This program demonstrates how to convert a sorted array into a height-balanced Binary Search Tree (BST) using the Go programming language. A balanced BST is defined as a binary tree in which the depth of the two subtrees of every node never differs by more than one.
Program Explanation
The process involves selecting the middle element of the array as the root of the BST to ensure balance. The array is then divided into two halves around the middle element.
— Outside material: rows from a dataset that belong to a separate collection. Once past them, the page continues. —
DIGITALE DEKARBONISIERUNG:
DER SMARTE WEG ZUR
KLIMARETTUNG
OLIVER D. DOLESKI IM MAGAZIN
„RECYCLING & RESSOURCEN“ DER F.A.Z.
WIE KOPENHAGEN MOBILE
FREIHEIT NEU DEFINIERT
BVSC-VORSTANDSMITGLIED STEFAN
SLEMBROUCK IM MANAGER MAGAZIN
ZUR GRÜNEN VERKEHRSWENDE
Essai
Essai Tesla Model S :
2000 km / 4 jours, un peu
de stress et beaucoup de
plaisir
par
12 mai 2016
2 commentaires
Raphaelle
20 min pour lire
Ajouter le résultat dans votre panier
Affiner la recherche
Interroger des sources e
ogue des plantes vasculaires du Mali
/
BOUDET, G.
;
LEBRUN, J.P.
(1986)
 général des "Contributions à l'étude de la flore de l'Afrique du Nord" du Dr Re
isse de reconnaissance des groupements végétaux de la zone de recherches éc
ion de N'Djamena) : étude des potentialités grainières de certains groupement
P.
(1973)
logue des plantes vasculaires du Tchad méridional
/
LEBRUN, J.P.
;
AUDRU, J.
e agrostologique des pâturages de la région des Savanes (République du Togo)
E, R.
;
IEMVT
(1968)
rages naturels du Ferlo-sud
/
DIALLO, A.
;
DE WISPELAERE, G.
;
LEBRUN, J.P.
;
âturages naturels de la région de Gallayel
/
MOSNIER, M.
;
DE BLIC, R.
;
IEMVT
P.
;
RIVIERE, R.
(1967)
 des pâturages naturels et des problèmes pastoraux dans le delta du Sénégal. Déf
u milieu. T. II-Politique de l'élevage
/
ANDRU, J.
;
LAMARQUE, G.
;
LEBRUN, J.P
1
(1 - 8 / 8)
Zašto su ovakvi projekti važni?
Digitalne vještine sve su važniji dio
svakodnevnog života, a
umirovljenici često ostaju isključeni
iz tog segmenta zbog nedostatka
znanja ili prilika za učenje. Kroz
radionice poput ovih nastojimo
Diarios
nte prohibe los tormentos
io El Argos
This division and selection process is recursively applied to each half to construct the entire tree.
Code Structure
- TreeNode struct: Defines the structure of the BST nodes.
- sortedArrayToBST function: Main function that initiates the recursive process to convert the array into a BST.
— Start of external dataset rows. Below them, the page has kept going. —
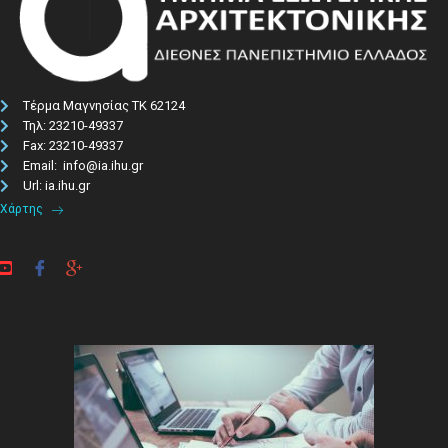
Τέρμα Μαγνησίας ΤΚ 62124
Τηλ: 23210-49337​
Fax: 23210-49337
Email: info@ia.ihu.gr
Url: ia.ihu.gr
Χάρτης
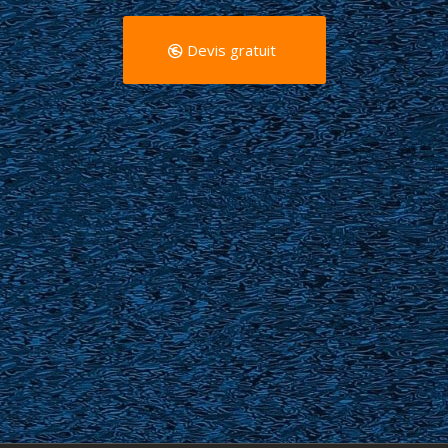
Devis gratuit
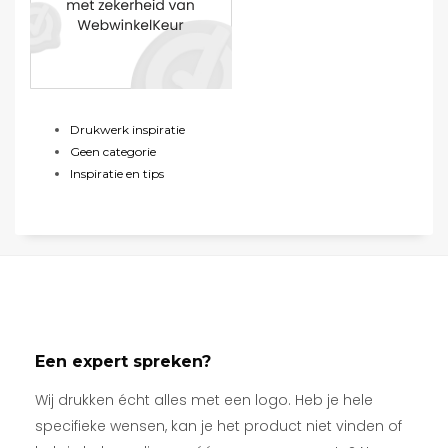
Drukwerk inspiratie
Geen categorie
Inspiratie en tips
Een expert spreken?
Wij drukken écht alles met een logo. Heb je hele
specifieke wensen, kan je het product niet vinden of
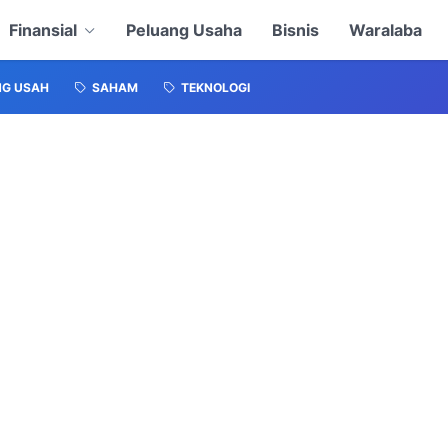
Finansial
Peluang Usaha
Bisnis
Waralaba
NG USAH
SAHAM
TEKNOLOGI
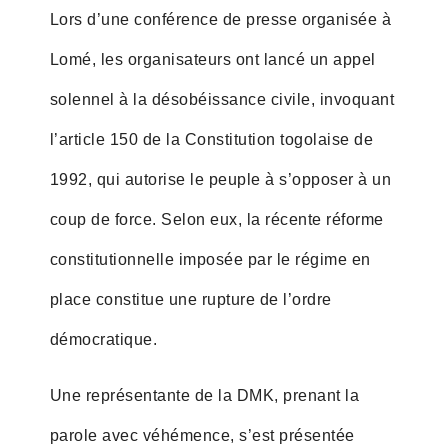
Lors d’une conférence de presse organisée à
Lomé, les organisateurs ont lancé un appel
solennel à la désobéissance civile, invoquant
l’article 150 de la Constitution togolaise de
1992, qui autorise le peuple à s’opposer à un
coup de force. Selon eux, la récente réforme
constitutionnelle imposée par le régime en
place constitue une rupture de l’ordre
démocratique.
Une représentante de la DMK, prenant la
parole avec véhémence, s’est présentée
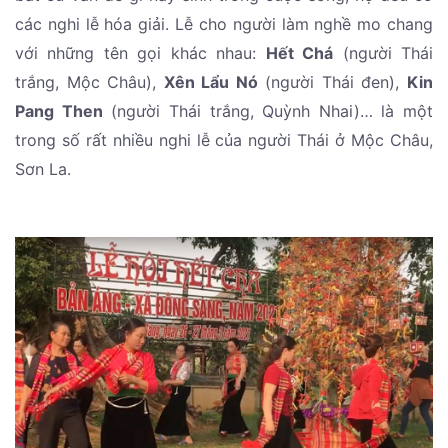
các nghi lễ hóa giải. Lễ cho người làm nghề mo chang
với những tên gọi khác nhau:
Hết Chá
(người Thái
trắng, Mộc Châu),
Xên Lẩu Nó
(người Thái đen),
Kin
Pang Then
(người Thái trắng, Quỳnh Nhai)… là một
trong số rất nhiều nghi lễ của người Thái ở Mộc Châu,
Sơn La.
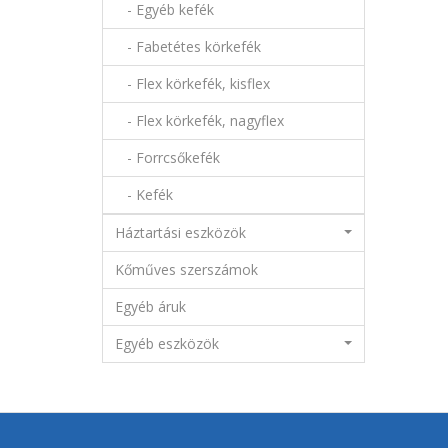
- Egyéb kefék
- Fabetétes körkefék
- Flex körkefék, kisflex
- Flex körkefék, nagyflex
- Forrcsőkefék
- Kefék
Háztartási eszközök
Kőműves szerszámok
Egyéb áruk
Egyéb eszközök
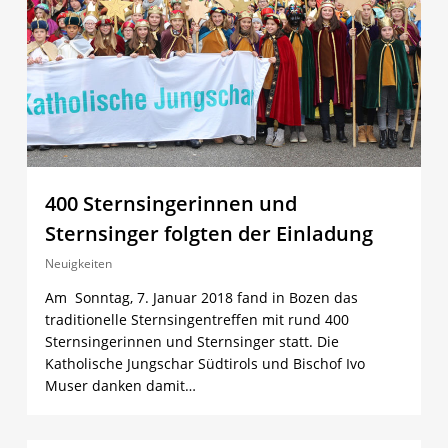
400 Sternsingerinnen und
Sternsinger folgten der Einladung
Neuigkeiten
Am Sonntag, 7. Januar 2018 fand in Bozen das
traditionelle Sternsingentreffen mit rund 400
Sternsingerinnen und Sternsinger statt. Die
Katholische Jungschar Südtirols und Bischof Ivo
Muser danken damit…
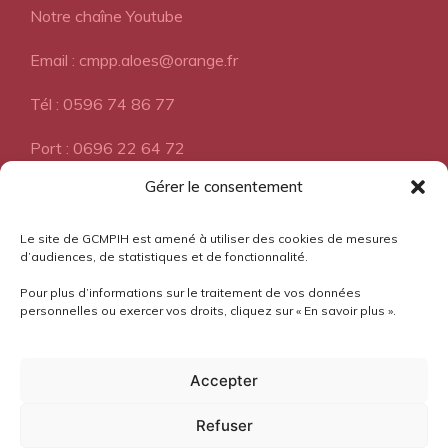
Notre chaîne Youtube
Email : cmpp.aloes@orange.fr
Tél : 0596 74 86 77
Port : 0696 22 64 72
Gérer le consentement
A propos
Le site de GCMPIH est amené à utiliser des cookies de mesures
d’audiences, de statistiques et de fonctionnalité.
Pour plus d’informations sur le traitement de vos données
Pourquoi l'Aloès?
personnelles ou exercer vos droits, cliquez sur « En savoir plus ».
Mentions légales
Accepter
Confidentialité
Refuser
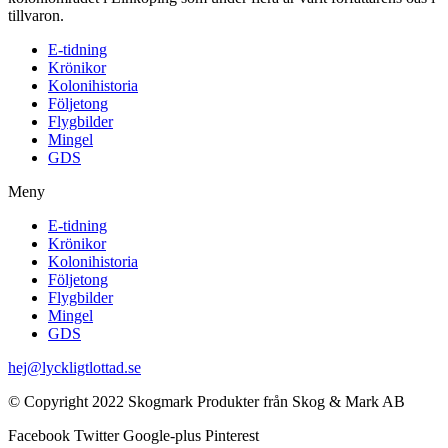
tillvaron.
E-tidning
Krönikor
Kolonihistoria
Följetong
Flygbilder
Mingel
GDS
Meny
E-tidning
Krönikor
Kolonihistoria
Följetong
Flygbilder
Mingel
GDS
hej@lyckligtlottad.se
© Copyright 2022 Skogmark Produkter från Skog & Mark AB
Facebook
Twitter
Google-plus
Pinterest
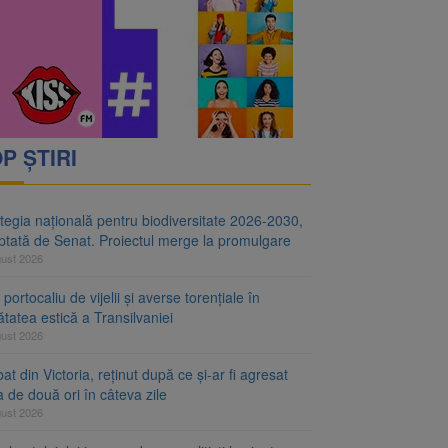
i decid dacă începe
ul merge la promulgare
P ȘTIRI
tegia națională pentru biodiversitate 2026-2030,
ptată de Senat. Proiectul merge la promulgare
gust 2026
portocaliu de vijelii și averse torențiale în
tatea estică a Transilvaniei
gust 2026
at din Victoria, reținut după ce și-ar fi agresat
a de două ori în câteva zile
gust 2026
- convert function: Recursive helper function that performs the actual conversion.
Code with Documentation
package main
import (
"fmt"
)
// TreeNode defines a binary search tree node.
type TreeNode struct {
Val int
Left *TreeNode
Right *TreeNode
}
// sortedArrayToBST converts a sorted array into a height-balanced BST.
func sortedArrayToBST(nums []int) *TreeNode {
if len(nums) == 0 {
return nil
}
return convert(nums, 0, len(nums)-1)
}
// convert is a recursive helper function to convert array slice into a BST.
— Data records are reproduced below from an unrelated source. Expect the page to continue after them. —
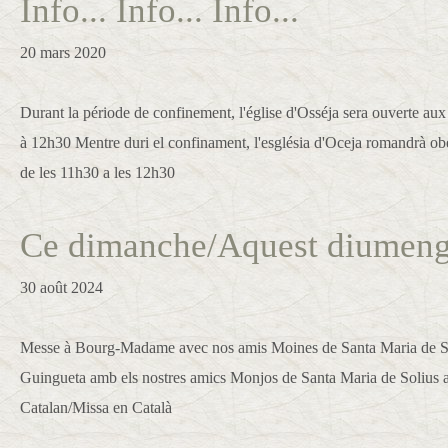
Info... Info... Info...
20 mars 2020
Durant la période de confinement, l'église d'Osséja sera ouverte au
à 12h30 Mentre duri el confinament, l'església d'Oceja romandrà ob
de les 11h30 a les 12h30
Ce dimanche/Aquest diumenge
30 août 2024
Messe à Bourg-Madame avec nos amis Moines de Santa Maria de Sol
Guingueta amb els nostres amics Monjos de Santa Maria de Solius a
Catalan/Missa en Català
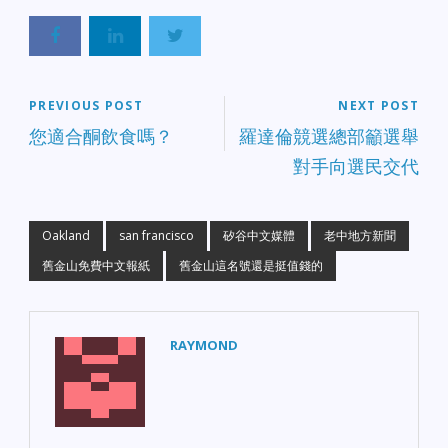
東奧克蘭的槍擊事件。一
【職場安全】舊金山總醫
名持槍男子威脅路人並與
院員工要求強化保護措施
警方對峙，最終遭擊斃。*
繼一名工作人員不幸身亡
聖荷西市中心對峙：
後，舊金山總醫院員工發
Downtown 第四街昨日發
起集會要求增加安全安
生長達 3 小時的警匪對
PREVIOUS POST
NEXT POST
保。財務報告指出，該院
峙，因家庭糾紛引發，嫌
每月平均發生六起導致受
您適合酮飲食嗎？
羅達倫競選總部籲選舉
犯目前已被逮捕，交通已
傷的身體攻擊事件，安全
對手向選民交代
恢復正常。* 犯罪率降
防護刻不容緩。 【交通事
溫： 根據 KRON4 報導，
故】戴利城警車與電動自
奧克蘭部分地區的犯罪數
行車發生碰撞 戴利城發生
據顯示出下降趨勢，警方
一起警用巡邏車與電動自
Oakland
san francisco
矽谷中文媒體
老中地方新聞
正加強社區巡邏。 交通與
行車碰撞事故，導致兩名
基礎建設* 機場更名大和
舊金山免費中文報紙
舊金山這名號還是挺值錢的
分別為 18 歲與 19 歲的騎
解： SFO 與奧克蘭機場終
士受傷送醫。初步調查顯
於達成協議！奧克蘭機場
示兩人傷勢無生命危險，
將正式定名為「Oakland
事故原因調查中。 【AI 技
RAYMOND
San Francisco Bay
術】Meta 正開發執行長祖
Airport」，雙方結束商標
克柏之人工智慧版本 總部
訴訟。* Muni 乘客量爆
位於門洛帕克的 Meta 公
發： 舊金山 Muni 載客量
司正研發馬克·祖克柏的
創下疫情後最高紀錄！隨
「AI 化身」。該版本預計
著更多人回歸辦公室，公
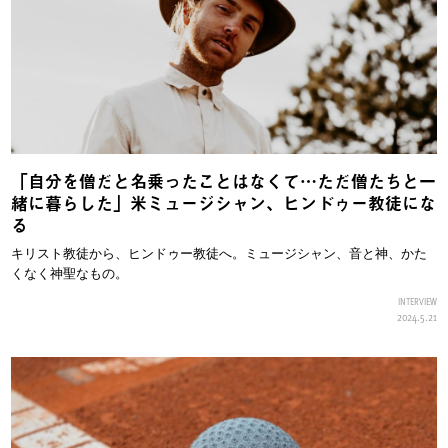
「自分を僧だと名乗ったことはなくて…ただ僧たちと一
緒に暮らした」米ミュージシャン、ヒンドゥー教徒にな
る
キリスト教徒から、ヒンドゥー教徒へ。ミュージシャン、音と神、かた
くなく神聖なもの。
INTERVIEW
2024.5.21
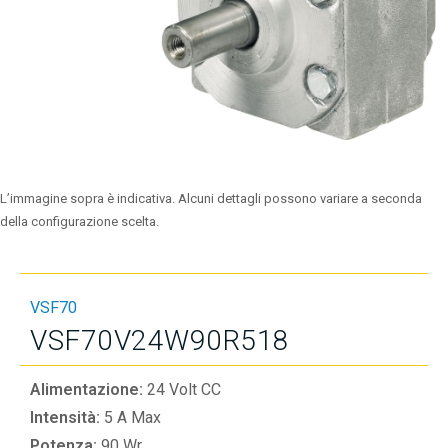
L’immagine sopra è indicativa. Alcuni dettagli possono variare a seconda
della configurazione scelta.
VSF70
VSF70V24W90R518
Alimentazione:
24 Volt CC
Intensità:
5 A Max
Potenza:
90 Wr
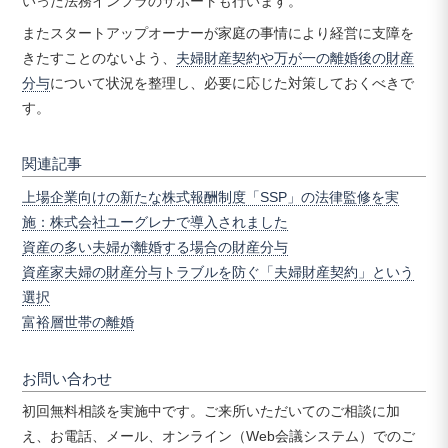
いった法務インフラのサポートも行います。
またスタートアップオーナーが家庭の事情により経営に支障を
きたすことのないよう、
夫婦財産契約や万が一の離婚後の財産
分与
について状況を整理し、必要に応じた対策しておくべきで
す。
関連記事
上場企業向けの新たな株式報酬制度「SSP」の法律監修を実
施：株式会社ユーグレナで導入されました
資産の多い夫婦が離婚する場合の財産分与
資産家夫婦の財産分与トラブルを防ぐ「夫婦財産契約」という
選択
富裕層世帯の離婚
お問い合わせ
初回無料相談を実施中です。ご来所いただいてのご相談に加
え、お電話、メール、オンライン（Web会議システム）でのご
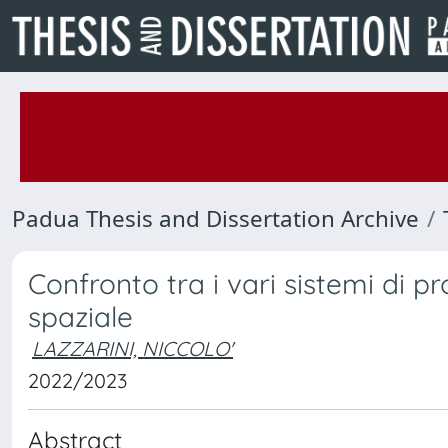
Padua Thesis and Dissertation Archive
Confronto tra i vari sistemi di p
spaziale
LAZZARINI, NICCOLO'
2022/2023
Abstract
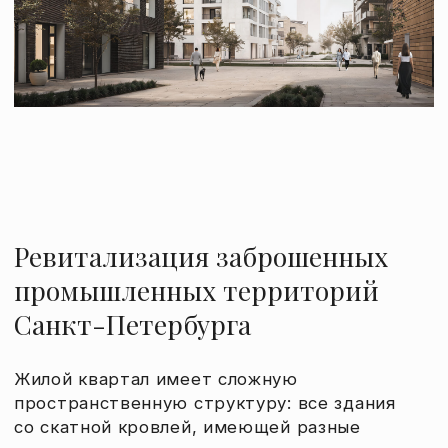
Ревитализация заброшенных
промышленных территорий
Санкт-Петербурга
Жилой квартал имеет сложную
пространственную структуру: все здания
со скатной кровлей, имеющей разные
градусы уклона, но в плане дворы довольно
простой прямоугольной формы. Применение
скатной кровли обусловлено идентичностью
места и ассоциацией с промышленными
цехами, которые были на участке
преимущественно со скатными кровлями.
Фасады в большинстве своем выполнены
в светлых тонах для создания камерности
и ощущения комфорта внутри квартала.
Нейтральная цветовая гамма позволяет
выделить обилие соседствующих с участком
проектирования ОКН, выполненных в
красном кирпиче.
// It takes a slice of the array along with the start and end indices.
func convert(nums []int, left int, right int) *TreeNode {
if left > right {
return nil
}
// Mid element to balance the tree
mid := left + (right - left)/2
node := &TreeNode{Val: nums[mid]}
node.Left = convert(nums, left, mid-1)
node.Right = convert(nums, mid+1, right)
return node
}
func main() {
// Example sorted array
nums := []int{-10, -3, 0, 5, 9}
bstRoot := sortedArrayToBST(nums)
fmt.Println("Root of the Balanced BST is:", bstRoot.Val) // Output should show the middle element as root
}Conclusion
The provided Go code efficiently creates a balanced BST from a sorted array by recursively selecting the middle element as the root. This approach ensures that the resultant BST is height-balanced, optimizing various binary tree operations such as search, insert, and delete.